### Problem 1
Which court decided the case in the court opinion?
### Problem 2
Edit the court opinion, beginning at the words "White, Wright &" and stopping after "an existing impairment.", with "Industrial Board" changed to "Review Board".
### Problem 3
Pick up the court opinion after its last sentence and carry it forward.

Case Name: Earhart v. Cyclone Fence Company
Court: Appellate Court of Indiana
Jurisdiction: Indiana
Decision Date: 1934-05-31
Citations: 99 Ind. App. 48
Docket Number: No. 15,196
Parties: Earhart v. Cyclone Fence Company.
Judges: 
Reporter: Indiana Court of Appeals Reports
Volume: 99
Pages: 48–53

Head Matter:
Earhart v. Cyclone Fence Company.
[No. 15,196.
Filed May 31, 1934.]
Connor D. Ross, for appellant.
White, Wright & Boleman, Knapp, Beye, Allen & Cushing, Joseph L. Earlywine, and Paul R. Conaghan, for appellee.

Opinion:
Kime, J.
This appeal is predicated upon a final award of the Industrial Board denying appellant compensation for injuries sustained by him, from two accidents, while in the employ of appellee, which injuries aggravated an existing impairment.
It appears that on July 16, 1931, appellee was in good health and was in the employ of appellants and While operating a galvanizing machine stepped to the side of the machine to wash a rod, which was part of the machine. An unguarded set screw, in the collar on the line shaft, caught his overalls near the top of his leg and wound him up in the line shaft. Appellant was unable to extricate himself and he objected to being cut loose because he had some flesh around the shaft that he did not want cut into and he was released only by backing up the machine. Within two hours thereafter appellant showed Mr. Bruce, the superintendent, a bruise on his right groin. That evening his body showed bruises and blood was oozing out where the skin had been broken. At the time of the accident appellant was wearing a truss, which fully retained a small hernia on the right side, caused by a strain occurring in 1929, while appellant was in the employ of appellee, but for which he claimed no compensation and continued working after having purchased a truss. The accident of July, 1931, tore this place so large that a single truss could not retain it and the doctor of appellee prescribed and paid for a double truss for appellant's right side, which truss was no more effective to retain this inguinal hernia than the single truss was. After the accident the machine appellant operated was so adjusted and lowered that appellant could lift the loads with the assistance of his knees.

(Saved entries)
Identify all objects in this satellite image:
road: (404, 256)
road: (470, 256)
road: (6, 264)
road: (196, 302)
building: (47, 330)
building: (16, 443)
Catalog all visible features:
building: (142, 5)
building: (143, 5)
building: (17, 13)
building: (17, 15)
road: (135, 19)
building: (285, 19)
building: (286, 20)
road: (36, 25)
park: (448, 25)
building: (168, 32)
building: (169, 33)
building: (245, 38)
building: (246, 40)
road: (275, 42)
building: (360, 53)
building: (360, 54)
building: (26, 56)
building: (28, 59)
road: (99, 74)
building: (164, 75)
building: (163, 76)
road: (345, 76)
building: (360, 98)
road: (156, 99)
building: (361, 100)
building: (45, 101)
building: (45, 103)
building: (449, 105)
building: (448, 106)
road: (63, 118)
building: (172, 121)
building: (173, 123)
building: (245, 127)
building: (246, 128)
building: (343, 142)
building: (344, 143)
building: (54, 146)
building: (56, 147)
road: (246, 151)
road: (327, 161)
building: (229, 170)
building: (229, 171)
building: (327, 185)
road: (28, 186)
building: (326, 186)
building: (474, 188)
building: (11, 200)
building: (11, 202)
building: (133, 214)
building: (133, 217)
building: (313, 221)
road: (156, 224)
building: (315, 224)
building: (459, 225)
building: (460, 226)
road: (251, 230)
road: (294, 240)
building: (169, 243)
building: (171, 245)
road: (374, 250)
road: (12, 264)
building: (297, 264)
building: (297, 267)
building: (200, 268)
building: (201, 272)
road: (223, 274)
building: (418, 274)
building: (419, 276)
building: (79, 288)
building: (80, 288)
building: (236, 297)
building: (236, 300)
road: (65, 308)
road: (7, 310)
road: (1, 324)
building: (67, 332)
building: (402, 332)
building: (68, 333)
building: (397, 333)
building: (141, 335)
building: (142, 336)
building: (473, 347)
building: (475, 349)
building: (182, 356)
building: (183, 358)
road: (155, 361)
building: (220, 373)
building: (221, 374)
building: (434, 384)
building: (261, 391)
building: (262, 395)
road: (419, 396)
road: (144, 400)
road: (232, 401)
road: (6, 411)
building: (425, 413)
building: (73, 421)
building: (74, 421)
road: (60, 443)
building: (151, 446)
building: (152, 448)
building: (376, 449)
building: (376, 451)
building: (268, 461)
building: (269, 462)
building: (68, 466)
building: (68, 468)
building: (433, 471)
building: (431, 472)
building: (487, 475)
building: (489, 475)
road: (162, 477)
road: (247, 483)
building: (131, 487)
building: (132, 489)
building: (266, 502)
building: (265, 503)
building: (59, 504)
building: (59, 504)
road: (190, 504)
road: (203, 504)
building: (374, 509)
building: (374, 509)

### Task output 1
The Appellate Court of Indiana.

### Task output 2
White, Wright & Boleman, Knapp, Beye, Allen & Cushing, Joseph L. Earlywine, and Paul R. Conaghan, for appellee.

Opinion:
Kime, J.
This appeal is predicated upon a final award of the Review Board denying appellant compensation for injuries sustained by him, from two accidents, while in the employ of appellee, which injuries aggravated an existing impairment.

### Task output 3
In October of 1931, while repairing a splice in a driver, appellant slipped and fell. At that time he felt a pain like a bee sting on his left side and told the man in charge that he believed he ruptured himself on the left side and thereafter a hernia on that side developed. Appellant asked Mr. Bruce for an operation but the company would give him no assurance that it would pay the bills and consequently there was no operation. Appellant was then put on the fence gang but he quit work in January of 1933 because his legs and back hurt and he felt bad all over. He thought he had influenza but it developed that he was mistaken.
Appellant now has a small inguinal hernia on the left side and a large inguinal hernia on the right side, which can not be retained; he is unable to work, can not walk any distance and if he does his legs feel tired from his hips down and his back gives him considerable trouble and pain. The evidence also discloses that hernias, such as appellant has, can be caused by strain or trauma.
Appellee's only witness, Dr. Weaver, testified that an operation would probably cure the hernia on the left side but he questioned whether an operation would cure the hernia on the right side because of its long existence. Non© of the facts above stated were contradicted and all of the evidence was introduced on behalf of appellant, except the ' evidence of Dr. Weaver, before the single member and the full board heard the arguments of counsel and heard the evidence read and found that appellant was in the employ of the appellee on July 17, 1931, and October 14, 1931, and that on January 6, 1933, he became disabled for work and that appellant's disability was not the result of any accidental injury sustained while in the employ of the appellee.
Appellant appeals, assigning as error that the award of the full board is contrary to law.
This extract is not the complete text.